6. The sensor of claim 1, wherein adjacent ones of the nozzles are displaced from one another by a first distance in the paper feed direction, adjacent said segments being displaced from one another in the paper feed direction by the first distance.

7. The sensor of claim 1, wherein said single gap has a width of approximately one pel.

8. A method of detecting malfunctioning ones of a plurality of nozzles of a printhead in an ink jet printer, said method comprising the steps of:

providing a sensor including at least two terminals defining at least one gap therebetween;

attempting to jet ink from a first of the nozzles into said at least one gap;

measuring a resistance between at least two of said terminals to determine whether the ink has been jetted into said at least one gap; and

repeating said attempting and measuring steps for each remaining said nozzle.

9. The method of claim 8, comprising the further step of allowing said ink in said at least one gap to at least one of dry and evaporate between each said measuring step.

10. The method of claim 8, wherein said at least two terminals comprise two terminals, said at least one gap comprising a single, one-pel-wide gap having a plurality of substantially linear segments, said segments being displaced from one another in a paper feed direction, each said segment being oriented in a scan direction substantially perpendicular to the paper feed direction.

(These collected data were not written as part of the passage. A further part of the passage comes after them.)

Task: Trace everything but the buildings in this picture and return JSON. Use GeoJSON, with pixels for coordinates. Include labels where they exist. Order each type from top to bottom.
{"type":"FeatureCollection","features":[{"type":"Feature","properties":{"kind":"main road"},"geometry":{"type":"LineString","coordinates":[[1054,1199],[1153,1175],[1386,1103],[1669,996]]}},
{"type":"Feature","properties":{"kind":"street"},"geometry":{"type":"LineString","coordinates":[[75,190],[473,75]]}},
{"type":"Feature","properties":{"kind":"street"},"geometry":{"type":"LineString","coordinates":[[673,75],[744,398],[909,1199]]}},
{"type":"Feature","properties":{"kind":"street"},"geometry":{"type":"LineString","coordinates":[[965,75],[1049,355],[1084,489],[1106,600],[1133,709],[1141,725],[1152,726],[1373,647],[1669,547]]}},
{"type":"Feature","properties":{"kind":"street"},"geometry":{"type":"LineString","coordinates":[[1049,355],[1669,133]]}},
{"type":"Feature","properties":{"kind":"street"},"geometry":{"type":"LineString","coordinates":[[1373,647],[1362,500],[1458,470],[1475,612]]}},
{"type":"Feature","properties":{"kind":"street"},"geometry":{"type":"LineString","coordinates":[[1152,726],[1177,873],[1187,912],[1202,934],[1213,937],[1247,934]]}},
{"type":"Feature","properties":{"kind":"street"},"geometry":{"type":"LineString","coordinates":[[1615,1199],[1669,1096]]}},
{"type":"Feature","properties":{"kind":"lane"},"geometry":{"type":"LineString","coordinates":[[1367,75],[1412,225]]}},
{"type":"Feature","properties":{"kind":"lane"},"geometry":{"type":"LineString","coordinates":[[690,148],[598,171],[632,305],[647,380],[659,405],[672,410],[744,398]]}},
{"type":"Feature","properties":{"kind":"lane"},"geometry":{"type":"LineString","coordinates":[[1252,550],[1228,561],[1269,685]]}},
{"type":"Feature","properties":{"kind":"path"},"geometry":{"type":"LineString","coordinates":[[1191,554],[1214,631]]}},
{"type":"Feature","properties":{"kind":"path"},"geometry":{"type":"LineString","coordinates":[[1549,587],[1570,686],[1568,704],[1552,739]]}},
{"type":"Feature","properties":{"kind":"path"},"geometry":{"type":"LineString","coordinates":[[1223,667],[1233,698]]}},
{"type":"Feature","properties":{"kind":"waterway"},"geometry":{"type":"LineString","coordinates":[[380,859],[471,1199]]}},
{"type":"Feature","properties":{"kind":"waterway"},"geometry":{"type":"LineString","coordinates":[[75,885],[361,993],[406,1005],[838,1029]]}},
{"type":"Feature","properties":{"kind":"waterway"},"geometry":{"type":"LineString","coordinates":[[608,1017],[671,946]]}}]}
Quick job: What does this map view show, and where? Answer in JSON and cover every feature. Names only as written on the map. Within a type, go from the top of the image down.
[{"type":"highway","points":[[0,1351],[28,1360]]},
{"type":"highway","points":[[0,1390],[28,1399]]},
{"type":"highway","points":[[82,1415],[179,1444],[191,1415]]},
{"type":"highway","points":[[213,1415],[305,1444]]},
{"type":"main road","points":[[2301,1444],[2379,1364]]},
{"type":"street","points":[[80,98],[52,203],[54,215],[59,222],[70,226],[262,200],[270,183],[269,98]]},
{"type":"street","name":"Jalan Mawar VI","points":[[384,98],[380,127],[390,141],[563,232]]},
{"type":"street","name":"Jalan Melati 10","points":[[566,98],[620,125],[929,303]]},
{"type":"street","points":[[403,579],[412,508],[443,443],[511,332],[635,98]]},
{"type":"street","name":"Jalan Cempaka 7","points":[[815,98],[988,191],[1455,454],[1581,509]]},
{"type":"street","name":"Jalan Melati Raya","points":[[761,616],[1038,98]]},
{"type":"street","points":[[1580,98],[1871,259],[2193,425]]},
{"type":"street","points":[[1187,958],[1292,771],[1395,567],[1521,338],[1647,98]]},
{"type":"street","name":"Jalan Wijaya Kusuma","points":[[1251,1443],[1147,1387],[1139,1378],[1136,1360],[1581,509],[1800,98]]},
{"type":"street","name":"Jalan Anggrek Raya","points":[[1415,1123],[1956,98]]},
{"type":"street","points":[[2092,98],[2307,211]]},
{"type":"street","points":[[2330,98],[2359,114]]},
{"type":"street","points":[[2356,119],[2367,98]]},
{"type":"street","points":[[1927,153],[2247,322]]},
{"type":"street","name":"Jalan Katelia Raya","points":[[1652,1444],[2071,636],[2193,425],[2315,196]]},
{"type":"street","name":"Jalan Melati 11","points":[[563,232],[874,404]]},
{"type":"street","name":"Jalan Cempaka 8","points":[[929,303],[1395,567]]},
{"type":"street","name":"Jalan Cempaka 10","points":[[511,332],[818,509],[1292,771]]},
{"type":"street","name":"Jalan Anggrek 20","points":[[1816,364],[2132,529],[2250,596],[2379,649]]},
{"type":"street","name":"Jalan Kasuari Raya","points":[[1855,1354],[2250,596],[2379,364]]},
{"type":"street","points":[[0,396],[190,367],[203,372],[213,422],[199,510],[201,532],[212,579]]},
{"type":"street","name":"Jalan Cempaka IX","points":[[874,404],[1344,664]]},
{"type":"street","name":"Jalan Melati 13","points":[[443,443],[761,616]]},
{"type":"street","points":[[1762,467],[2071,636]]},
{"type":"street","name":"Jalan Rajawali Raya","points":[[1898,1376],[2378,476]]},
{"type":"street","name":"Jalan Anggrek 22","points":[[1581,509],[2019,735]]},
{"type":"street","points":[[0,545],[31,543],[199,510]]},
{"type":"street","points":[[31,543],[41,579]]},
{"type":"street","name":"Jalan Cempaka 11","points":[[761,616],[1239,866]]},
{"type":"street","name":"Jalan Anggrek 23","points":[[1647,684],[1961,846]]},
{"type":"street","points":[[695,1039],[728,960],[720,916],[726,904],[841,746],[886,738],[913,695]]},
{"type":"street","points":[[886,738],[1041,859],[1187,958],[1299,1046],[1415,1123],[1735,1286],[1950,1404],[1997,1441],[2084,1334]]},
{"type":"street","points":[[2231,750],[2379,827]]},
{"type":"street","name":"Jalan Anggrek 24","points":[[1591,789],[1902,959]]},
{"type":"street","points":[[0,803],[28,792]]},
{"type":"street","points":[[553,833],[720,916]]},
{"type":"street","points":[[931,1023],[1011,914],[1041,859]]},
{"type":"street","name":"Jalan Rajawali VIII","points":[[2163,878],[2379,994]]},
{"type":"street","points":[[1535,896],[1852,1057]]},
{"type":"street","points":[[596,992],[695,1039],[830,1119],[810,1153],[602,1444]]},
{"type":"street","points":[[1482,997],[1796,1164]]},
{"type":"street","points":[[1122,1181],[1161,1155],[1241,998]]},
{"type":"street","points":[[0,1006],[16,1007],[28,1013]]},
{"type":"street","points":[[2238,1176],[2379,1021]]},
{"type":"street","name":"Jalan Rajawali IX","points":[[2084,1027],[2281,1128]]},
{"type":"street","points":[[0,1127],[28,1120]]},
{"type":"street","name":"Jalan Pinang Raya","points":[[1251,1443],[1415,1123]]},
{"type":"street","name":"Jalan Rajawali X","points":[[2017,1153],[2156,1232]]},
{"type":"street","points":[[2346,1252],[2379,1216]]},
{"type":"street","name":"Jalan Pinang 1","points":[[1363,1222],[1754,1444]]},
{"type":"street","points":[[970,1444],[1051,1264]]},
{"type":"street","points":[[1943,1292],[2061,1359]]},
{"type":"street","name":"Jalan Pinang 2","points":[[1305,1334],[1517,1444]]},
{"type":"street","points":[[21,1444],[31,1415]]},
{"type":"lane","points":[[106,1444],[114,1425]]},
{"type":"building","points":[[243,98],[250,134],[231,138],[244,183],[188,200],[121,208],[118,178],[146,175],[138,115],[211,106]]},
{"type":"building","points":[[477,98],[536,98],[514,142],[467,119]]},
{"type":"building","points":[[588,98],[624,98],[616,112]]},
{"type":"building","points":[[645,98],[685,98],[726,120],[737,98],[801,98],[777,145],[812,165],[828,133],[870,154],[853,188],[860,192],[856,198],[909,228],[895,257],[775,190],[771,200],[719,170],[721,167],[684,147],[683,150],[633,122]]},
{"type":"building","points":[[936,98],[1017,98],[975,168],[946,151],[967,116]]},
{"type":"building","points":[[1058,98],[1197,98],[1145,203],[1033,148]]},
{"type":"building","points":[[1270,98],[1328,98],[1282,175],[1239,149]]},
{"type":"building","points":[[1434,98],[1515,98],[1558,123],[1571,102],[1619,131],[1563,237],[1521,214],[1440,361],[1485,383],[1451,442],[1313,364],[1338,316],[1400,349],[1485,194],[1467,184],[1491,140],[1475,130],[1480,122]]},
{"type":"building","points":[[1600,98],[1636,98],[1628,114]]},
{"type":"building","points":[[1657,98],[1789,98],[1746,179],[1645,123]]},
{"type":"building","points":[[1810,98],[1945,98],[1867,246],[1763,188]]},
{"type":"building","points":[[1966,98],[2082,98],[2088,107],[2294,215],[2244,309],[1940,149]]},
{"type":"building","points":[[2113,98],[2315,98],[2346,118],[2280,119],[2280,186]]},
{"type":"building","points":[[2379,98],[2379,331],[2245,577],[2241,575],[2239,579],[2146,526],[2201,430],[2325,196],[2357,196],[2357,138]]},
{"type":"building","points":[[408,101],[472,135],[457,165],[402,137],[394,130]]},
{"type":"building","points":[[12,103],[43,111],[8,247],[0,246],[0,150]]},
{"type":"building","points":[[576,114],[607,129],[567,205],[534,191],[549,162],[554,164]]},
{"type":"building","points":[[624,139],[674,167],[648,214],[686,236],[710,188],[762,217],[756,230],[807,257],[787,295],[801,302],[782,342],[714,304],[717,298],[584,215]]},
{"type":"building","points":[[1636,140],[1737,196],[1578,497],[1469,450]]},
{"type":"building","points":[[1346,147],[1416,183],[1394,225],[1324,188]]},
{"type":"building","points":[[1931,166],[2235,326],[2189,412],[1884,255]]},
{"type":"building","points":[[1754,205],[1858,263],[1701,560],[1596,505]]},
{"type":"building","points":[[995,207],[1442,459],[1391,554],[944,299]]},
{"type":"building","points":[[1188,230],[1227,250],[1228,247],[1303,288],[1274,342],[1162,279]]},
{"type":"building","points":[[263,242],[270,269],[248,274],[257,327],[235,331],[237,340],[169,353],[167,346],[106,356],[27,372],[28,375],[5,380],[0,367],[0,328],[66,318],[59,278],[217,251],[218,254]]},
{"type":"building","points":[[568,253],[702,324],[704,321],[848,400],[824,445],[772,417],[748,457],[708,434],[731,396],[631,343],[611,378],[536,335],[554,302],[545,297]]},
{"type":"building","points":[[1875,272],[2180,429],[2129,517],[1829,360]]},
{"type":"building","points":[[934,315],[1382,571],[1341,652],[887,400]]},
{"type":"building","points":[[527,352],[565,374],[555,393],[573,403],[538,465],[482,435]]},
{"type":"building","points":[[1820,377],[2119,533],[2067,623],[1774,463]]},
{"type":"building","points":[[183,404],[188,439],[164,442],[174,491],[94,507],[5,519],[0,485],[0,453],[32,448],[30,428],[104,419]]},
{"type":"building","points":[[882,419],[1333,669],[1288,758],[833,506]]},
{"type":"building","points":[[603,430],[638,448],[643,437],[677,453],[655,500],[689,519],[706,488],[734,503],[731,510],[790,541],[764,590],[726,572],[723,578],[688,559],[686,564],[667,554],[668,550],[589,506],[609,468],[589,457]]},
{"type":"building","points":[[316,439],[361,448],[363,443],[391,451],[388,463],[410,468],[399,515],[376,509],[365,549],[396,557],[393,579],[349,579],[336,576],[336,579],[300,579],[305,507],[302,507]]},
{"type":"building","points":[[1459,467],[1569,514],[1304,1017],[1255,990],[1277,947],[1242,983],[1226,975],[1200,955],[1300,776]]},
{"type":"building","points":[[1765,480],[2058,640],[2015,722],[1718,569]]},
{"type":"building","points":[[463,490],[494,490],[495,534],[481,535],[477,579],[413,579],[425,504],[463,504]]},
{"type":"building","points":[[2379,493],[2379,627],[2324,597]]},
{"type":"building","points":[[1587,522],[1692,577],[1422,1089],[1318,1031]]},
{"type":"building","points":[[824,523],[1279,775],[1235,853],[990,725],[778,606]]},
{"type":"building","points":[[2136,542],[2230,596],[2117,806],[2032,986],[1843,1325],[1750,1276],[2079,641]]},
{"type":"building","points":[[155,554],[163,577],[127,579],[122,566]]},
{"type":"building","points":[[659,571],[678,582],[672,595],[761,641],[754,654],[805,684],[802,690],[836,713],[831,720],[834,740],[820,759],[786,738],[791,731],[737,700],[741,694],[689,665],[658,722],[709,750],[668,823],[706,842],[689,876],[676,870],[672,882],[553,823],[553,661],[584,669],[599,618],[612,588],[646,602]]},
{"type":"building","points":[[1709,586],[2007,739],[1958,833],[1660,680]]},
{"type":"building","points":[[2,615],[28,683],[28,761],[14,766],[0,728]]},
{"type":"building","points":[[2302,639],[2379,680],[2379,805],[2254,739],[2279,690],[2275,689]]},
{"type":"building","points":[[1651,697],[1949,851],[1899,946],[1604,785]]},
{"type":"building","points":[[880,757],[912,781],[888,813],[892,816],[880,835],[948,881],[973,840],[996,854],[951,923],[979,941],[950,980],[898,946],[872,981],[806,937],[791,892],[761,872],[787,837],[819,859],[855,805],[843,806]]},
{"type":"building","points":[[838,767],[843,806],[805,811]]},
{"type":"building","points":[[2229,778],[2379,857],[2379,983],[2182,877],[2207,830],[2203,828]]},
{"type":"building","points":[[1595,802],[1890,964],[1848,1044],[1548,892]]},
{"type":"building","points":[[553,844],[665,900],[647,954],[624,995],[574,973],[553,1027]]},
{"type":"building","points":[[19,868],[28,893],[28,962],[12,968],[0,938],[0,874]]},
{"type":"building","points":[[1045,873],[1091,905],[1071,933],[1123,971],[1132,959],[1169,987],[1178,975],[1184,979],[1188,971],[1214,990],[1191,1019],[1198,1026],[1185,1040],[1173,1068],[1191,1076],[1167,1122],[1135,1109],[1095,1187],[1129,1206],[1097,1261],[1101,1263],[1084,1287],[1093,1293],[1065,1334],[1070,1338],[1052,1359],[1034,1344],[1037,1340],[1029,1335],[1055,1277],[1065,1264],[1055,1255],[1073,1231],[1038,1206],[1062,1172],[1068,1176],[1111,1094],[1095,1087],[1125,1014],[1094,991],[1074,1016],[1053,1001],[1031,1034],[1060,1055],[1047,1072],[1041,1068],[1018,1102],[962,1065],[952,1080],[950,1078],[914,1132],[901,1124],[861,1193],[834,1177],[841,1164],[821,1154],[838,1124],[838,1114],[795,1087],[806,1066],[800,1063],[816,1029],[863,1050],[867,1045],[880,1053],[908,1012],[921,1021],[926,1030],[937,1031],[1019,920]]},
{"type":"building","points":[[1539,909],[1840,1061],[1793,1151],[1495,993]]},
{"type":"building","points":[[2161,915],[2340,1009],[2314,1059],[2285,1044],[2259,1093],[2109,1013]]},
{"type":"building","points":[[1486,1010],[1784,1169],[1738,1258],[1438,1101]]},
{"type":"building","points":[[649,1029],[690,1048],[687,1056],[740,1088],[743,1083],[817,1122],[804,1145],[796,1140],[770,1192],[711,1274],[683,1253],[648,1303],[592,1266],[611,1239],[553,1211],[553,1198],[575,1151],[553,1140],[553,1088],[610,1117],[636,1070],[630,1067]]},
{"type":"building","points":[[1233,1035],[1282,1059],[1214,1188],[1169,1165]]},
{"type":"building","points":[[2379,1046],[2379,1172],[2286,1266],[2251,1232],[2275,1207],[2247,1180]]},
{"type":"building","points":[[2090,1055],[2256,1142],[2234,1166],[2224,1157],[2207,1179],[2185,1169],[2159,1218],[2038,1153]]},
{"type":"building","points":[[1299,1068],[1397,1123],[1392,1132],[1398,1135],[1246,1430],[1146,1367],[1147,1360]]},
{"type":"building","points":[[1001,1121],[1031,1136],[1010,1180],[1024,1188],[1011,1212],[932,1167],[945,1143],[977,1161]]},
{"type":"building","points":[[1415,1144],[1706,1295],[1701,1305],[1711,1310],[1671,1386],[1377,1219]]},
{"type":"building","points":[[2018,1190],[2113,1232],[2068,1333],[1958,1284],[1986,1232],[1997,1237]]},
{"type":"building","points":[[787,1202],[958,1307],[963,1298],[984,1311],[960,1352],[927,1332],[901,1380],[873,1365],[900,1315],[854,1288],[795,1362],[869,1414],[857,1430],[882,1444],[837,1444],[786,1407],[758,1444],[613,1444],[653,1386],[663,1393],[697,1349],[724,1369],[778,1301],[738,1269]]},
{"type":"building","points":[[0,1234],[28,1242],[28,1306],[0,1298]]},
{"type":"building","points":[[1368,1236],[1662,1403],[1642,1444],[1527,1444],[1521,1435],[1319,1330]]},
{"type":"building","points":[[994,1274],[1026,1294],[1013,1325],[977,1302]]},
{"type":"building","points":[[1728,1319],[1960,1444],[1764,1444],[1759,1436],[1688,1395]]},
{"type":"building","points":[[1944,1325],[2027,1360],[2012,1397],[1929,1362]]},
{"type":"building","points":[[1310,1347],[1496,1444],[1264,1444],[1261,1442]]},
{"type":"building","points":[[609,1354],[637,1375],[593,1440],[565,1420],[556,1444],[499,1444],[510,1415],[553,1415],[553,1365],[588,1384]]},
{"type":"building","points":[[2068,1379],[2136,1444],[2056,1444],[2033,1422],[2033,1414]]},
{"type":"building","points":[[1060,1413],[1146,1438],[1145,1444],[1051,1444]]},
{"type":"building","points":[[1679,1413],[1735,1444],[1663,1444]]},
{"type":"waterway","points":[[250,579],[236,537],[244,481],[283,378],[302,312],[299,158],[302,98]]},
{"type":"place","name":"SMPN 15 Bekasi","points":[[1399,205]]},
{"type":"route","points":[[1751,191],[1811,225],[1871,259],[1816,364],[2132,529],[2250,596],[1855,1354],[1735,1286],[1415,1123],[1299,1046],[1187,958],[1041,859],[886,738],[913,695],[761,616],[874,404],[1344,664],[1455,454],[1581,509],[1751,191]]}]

11. The method of claim 10, wherein adjacent ones of the nozzles are displaced from one another by a first distance in the paper feed direction, adjacent said segments being displaced from one another in the paper feed direction by the first distance.

12. The method of claim 11, wherein each said attempting step includes attempting to jet ink into a respective one of said segments.

13. The method of claim 12, wherein each said segment has a first length, a first said attempting step including jetting a plurality of sets of side-by-side pels, each said set having a second length one of less than and equal to said first length, said pels within a same said set being aligned in the scan direction, said sets of pels being aligned in the scan direction, a first said measuring step including measuring said resistance after each individual said set of side-by-side pels has been jetted.

14. The method of claim 13, comprising the further step of determining a position in the paper feed direction of said first nozzle based on said measuring steps.